BRIEF 1: In the piece about EngTek's purchase of Asaba, rewrite the paragraph beginning "As Goh explains" more briefly, keeping its main facts.
BRIEF 2:
Decide whether each statement agrees with the piece about EngTek's purchase of Asaba. Answer yes or no, and quote the words of the piece that settle it.
(a) The chairman of Asaba met Goh and Teo in person in Japan.
(b) EngTek has a large machining presence in the Philippines.
(c) The semiconductor segment is in a downturn.
BRIEF 3: Carry on the piece about EngTek's purchase of Asaba from the point where it stops.

PAGE EXCERPT:
★ ★ ★ ★
After the initial contact, things moved pretty quickly, including visits to Japan where the chairman of Asaba was able to meet Goh and Teo face to face and declare that he had already felt a sense of common purpose and comfort even before the deal was signed, sealed and delivered.

As Goh explains, Asaba’s acquisition made sense for EngTek in multiple ways. The latter is a leading operator of die-casting and machining in Malaysia but has a relatively small presence in the Philippines with machining.

By buying over Asaba, EngTek is acquiring not just competency but also new markets and if the two companies work closely together, the teams could identify synergies in cross-selling opportunities and cost savings.

Teo believes PrimeMovers is helping with a goal bigger than just hitting ROI (return on investment) targets. He thrives in helping people working in portfolio companies grow and flourish at the professional and personal levels. “And that’s a joy,” he says.

For all the optimism the PrimeMovers partners might have, it is worth pointing out that the global manufacturing sector has seen better times — especially the semiconductor segment, which is in a downturn following the post-pandemic boom.
★ ★ ★ ★
RECORDS PROVIDED:
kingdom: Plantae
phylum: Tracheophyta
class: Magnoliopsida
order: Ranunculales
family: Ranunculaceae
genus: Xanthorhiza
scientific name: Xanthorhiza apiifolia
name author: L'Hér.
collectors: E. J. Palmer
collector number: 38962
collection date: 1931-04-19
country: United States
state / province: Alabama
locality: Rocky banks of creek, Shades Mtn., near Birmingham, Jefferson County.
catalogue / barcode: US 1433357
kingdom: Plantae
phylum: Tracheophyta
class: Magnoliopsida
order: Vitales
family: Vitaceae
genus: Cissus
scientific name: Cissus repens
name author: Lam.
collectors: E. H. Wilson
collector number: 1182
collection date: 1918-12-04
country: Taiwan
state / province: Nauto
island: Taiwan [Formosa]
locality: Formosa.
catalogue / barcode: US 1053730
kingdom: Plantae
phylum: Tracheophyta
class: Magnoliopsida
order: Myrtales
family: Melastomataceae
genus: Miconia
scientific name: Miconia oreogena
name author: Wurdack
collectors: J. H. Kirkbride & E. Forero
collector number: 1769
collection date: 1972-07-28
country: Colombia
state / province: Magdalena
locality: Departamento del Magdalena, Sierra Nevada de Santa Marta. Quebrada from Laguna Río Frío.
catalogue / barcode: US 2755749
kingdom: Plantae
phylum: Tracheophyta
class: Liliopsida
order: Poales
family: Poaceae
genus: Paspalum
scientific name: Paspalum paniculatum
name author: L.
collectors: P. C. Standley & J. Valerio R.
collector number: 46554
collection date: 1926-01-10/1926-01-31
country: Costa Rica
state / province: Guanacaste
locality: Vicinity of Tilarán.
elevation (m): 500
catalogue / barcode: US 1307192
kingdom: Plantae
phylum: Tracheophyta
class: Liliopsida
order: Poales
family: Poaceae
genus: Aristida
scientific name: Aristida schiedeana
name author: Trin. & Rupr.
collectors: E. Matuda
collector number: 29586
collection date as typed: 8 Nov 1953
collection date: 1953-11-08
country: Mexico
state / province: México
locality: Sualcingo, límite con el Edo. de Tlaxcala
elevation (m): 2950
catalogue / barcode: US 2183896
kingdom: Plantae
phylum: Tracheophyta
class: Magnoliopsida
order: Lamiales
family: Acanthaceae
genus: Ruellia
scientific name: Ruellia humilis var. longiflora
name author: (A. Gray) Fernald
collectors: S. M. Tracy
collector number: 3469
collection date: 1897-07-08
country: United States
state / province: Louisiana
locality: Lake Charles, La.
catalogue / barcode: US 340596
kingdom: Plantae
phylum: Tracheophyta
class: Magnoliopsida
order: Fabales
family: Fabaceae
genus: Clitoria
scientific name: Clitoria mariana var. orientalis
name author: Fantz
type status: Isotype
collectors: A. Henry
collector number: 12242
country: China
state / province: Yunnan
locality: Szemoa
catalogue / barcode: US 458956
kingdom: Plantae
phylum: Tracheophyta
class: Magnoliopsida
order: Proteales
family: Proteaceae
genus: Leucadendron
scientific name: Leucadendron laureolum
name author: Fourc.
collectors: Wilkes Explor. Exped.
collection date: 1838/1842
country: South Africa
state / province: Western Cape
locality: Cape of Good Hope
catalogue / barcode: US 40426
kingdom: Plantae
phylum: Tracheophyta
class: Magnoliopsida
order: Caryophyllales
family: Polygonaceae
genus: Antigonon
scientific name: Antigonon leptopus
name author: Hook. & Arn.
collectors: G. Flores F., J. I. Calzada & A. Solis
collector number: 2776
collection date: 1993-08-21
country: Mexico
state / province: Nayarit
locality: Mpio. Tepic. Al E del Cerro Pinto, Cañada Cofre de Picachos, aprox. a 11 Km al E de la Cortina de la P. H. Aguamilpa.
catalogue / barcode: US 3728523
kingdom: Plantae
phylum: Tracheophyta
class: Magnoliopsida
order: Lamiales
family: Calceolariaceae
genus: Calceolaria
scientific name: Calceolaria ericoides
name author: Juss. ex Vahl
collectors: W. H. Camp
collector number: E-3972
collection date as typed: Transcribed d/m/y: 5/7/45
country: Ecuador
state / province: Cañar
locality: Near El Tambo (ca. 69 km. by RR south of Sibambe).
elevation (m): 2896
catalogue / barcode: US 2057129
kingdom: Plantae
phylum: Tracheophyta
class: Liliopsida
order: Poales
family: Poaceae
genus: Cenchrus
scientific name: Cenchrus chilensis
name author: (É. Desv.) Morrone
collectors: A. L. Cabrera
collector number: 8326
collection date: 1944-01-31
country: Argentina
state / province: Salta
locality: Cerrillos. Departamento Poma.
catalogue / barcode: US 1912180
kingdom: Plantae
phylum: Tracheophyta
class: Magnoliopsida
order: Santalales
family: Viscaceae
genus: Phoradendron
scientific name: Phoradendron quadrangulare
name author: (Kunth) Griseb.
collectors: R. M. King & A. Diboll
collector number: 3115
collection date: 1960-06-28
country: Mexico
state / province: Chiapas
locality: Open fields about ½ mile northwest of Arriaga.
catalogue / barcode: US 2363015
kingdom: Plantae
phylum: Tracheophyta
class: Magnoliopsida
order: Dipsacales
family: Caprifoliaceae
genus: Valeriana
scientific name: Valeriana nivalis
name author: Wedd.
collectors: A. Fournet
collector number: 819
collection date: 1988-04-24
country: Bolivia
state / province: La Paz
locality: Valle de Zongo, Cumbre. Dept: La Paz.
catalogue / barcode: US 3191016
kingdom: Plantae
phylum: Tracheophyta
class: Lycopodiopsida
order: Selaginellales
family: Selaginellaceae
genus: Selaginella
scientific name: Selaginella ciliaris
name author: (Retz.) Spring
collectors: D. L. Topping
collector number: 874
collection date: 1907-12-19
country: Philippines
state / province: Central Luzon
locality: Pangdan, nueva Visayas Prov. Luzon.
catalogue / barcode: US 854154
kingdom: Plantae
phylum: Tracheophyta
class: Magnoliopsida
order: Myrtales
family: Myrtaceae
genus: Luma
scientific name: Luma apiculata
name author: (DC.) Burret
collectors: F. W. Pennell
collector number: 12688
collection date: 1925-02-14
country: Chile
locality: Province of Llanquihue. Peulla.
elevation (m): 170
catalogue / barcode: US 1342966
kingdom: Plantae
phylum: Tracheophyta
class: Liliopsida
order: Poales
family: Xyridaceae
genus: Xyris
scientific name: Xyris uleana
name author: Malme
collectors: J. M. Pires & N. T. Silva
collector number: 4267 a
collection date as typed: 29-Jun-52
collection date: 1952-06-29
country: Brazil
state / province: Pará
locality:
★ ★ ★ ★
ANSWER AREA 1: Goh says buying Asaba suits EngTek in several ways. EngTek is a leading die-casting and machining operator in Malaysia, but its machining presence in the Philippines is relatively small.

ANSWER AREA 2:
(a) Yes: "visits to Japan where the chairman of Asaba was able to meet Goh and Teo face to face"
(b) No: "has a relatively small presence in the Philippines with machining"
(c) Yes: "which is in a downturn following the post-pandemic boom"

ANSWER AREA 3:
Goh maintains that both EngTek and Asaba are “growing very well”. Rather than worry about downturns, Goh and Teo want to help the companies accelerate their growth by focusing more on potential customers who can give more business and how the combined entities can offer more to these same customers. Besides Denso, another customer is Sonos, which distributes and sells high-end sound systems.

According to PrimeMovers, there were plans to do a capital call to fund the Asaba acquisition but that was called off after EngTek was able to generate cash internally using the growth, transformation and operation framework PrimeMovers had drawn up and implemented.

Here to stay
Goh believes that the Asean-plus-One strategy, which creates a conducive environment for PrimeMovers, is not a fad but a strategic pivot that is unfolding over the medium term.

Regardless of whether the Democrats or the Republicans are in control of Washington DC, US politicians from both parties agree China is seen as a strategic competitor and not the partner it used to be. This means US policies are not necessarily in the best commercial interests — including that of US companies and consumers — as domestic politics hold sway.

In the broader context of history, such shifts in strategic orientation will take time to change. Thus, manufacturers, in a bid to make sure they can still trade with both China and the US, must have an alternative base in Asean. “Significantly, you have to diversify beyond China,” says Goh.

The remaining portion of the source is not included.